● Data supplied:

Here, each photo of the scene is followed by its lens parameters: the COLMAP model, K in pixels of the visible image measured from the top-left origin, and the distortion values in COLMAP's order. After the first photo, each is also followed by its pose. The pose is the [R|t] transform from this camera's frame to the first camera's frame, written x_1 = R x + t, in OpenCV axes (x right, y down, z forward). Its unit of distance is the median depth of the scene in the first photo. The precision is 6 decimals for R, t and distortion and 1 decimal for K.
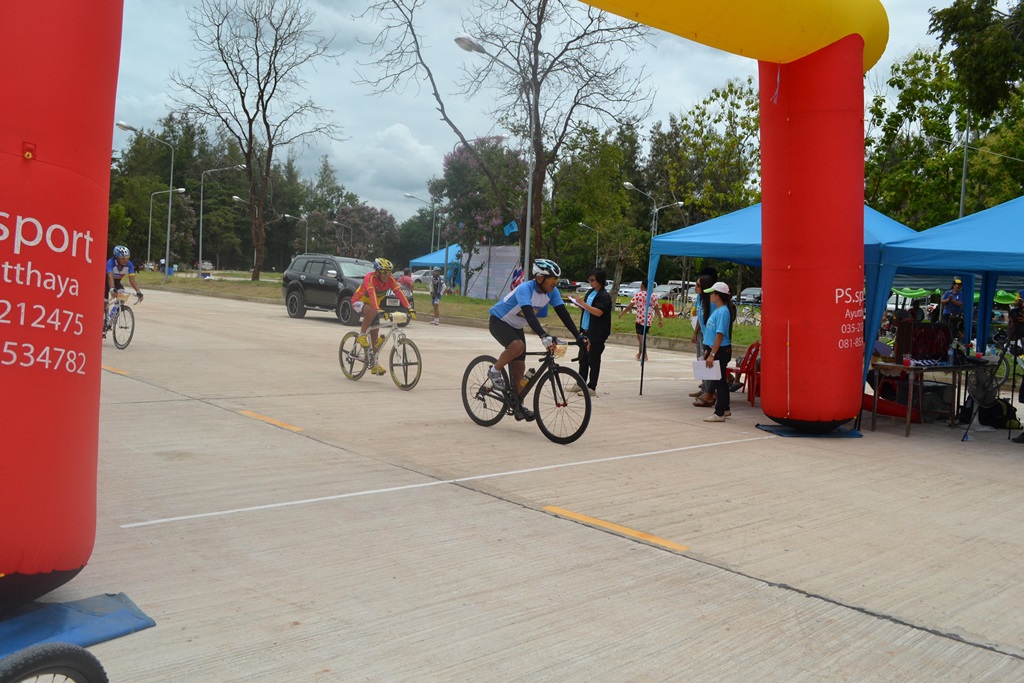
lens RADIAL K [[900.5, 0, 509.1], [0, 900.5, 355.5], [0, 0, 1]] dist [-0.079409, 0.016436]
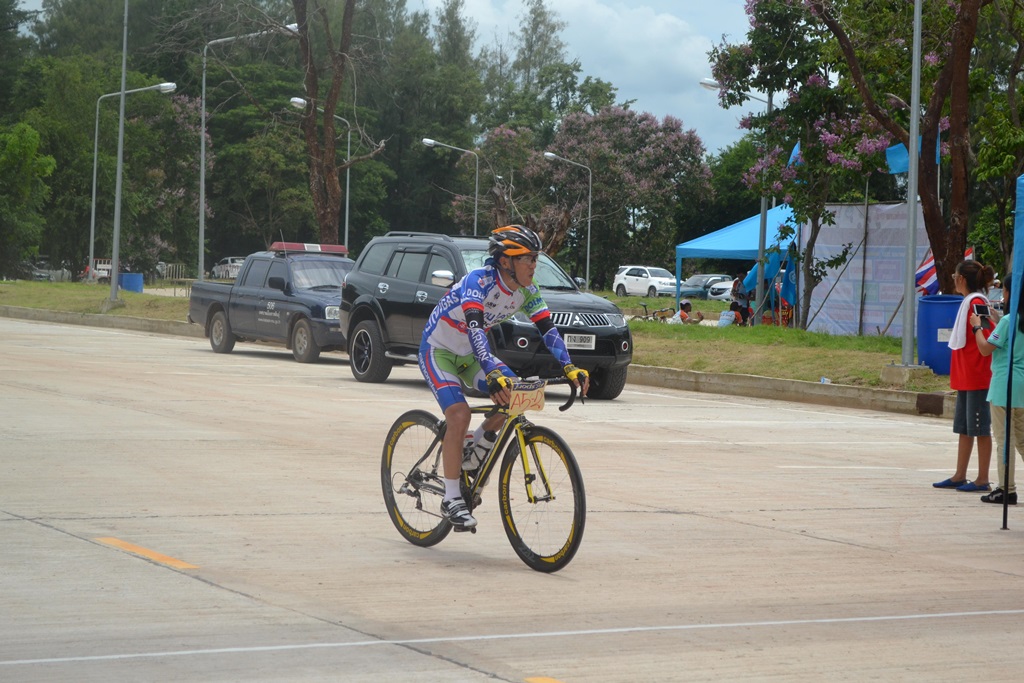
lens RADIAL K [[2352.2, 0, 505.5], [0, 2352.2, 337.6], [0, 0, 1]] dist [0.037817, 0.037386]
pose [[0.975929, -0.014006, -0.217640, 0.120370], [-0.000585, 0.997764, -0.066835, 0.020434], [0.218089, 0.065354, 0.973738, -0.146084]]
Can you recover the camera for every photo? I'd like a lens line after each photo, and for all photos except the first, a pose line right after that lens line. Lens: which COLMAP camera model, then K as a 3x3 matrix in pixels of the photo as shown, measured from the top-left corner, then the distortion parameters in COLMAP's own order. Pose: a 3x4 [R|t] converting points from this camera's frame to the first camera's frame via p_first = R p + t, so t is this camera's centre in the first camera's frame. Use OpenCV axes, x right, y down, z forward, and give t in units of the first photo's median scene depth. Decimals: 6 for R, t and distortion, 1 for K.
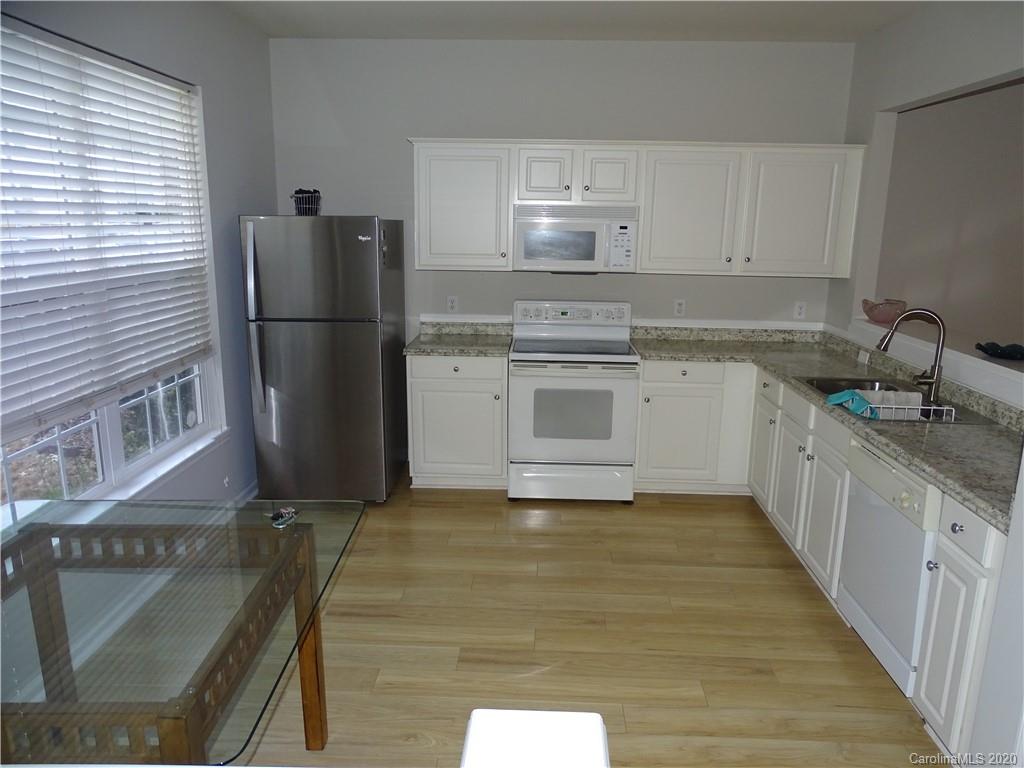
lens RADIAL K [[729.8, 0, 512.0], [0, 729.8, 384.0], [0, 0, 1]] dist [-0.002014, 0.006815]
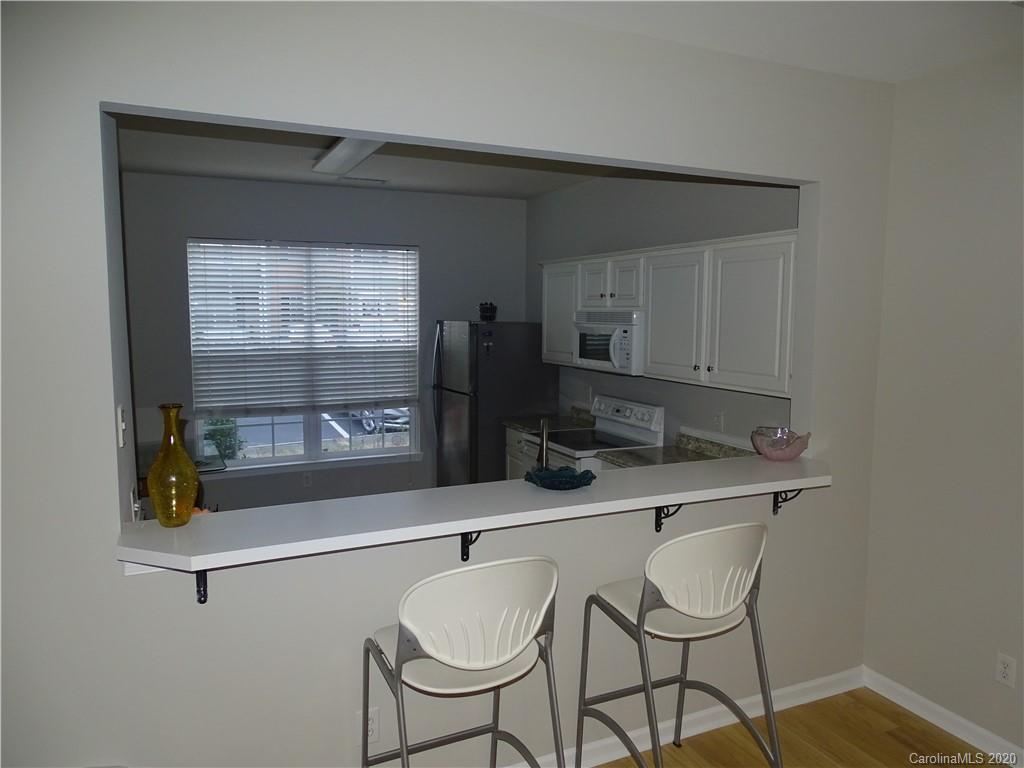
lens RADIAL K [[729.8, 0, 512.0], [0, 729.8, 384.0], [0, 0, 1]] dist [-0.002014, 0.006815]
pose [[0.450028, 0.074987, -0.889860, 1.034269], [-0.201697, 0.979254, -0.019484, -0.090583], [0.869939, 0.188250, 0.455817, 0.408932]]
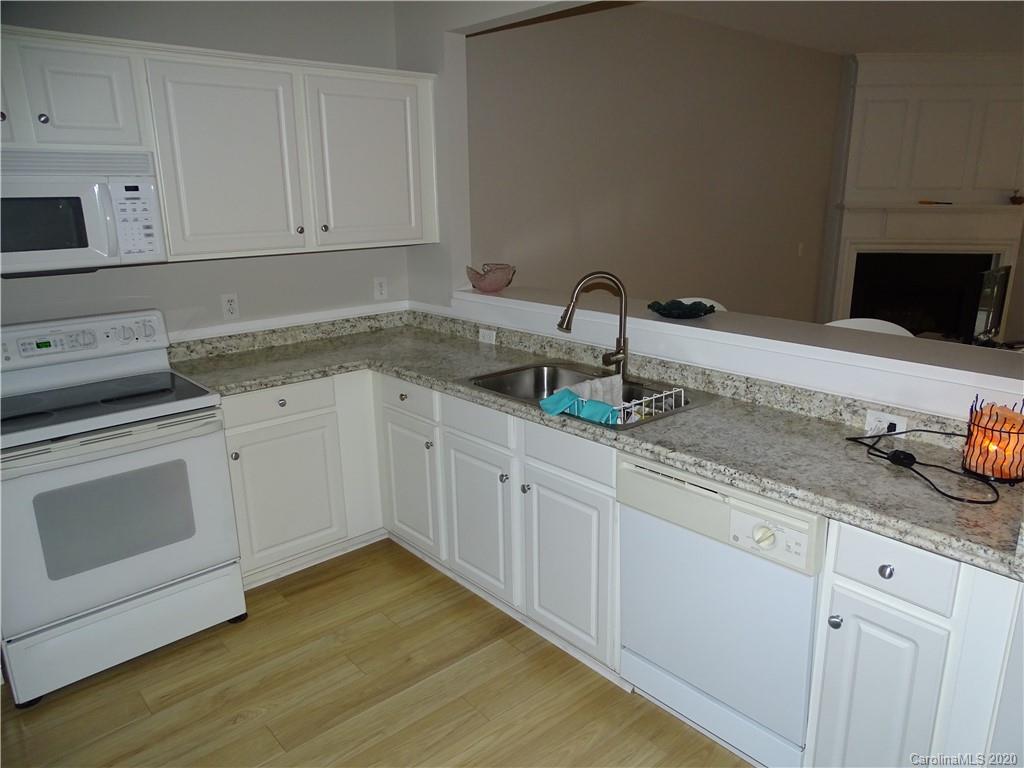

● Task description:
After locating the line that holds "Can you recover", output exactly the lines from it through the last line of the material above, inclusive, without pictures.

● Task response:
Can you recover the camera for every photo? I'd like a lens line after each photo, and for all photos except the first, a pose line right after that lens line. Lens: which COLMAP camera model, then K as a 3x3 matrix in pixels of the photo as shown, measured from the top-left corner, then the distortion parameters in COLMAP's own order. Pose: a 3x4 [R|t] converting points from this camera's frame to the first camera's frame via p_first = R p + t, so t is this camera's centre in the first camera's frame. Use OpenCV axes, x right, y down, z forward, and give t in units of the first photo's median scene depth. Decimals: 6 for R, t and distortion, 1 for K.
lens RADIAL K [[729.8, 0, 512.0], [0, 729.8, 384.0], [0, 0, 1]] dist [-0.002014, 0.006815]
lens RADIAL K [[729.8, 0, 512.0], [0, 729.8, 384.0], [0, 0, 1]] dist [-0.002014, 0.006815]
pose [[0.450028, 0.074987, -0.889860, 1.034269], [-0.201697, 0.979254, -0.019484, -0.090583], [0.869939, 0.188250, 0.455817, 0.408932]]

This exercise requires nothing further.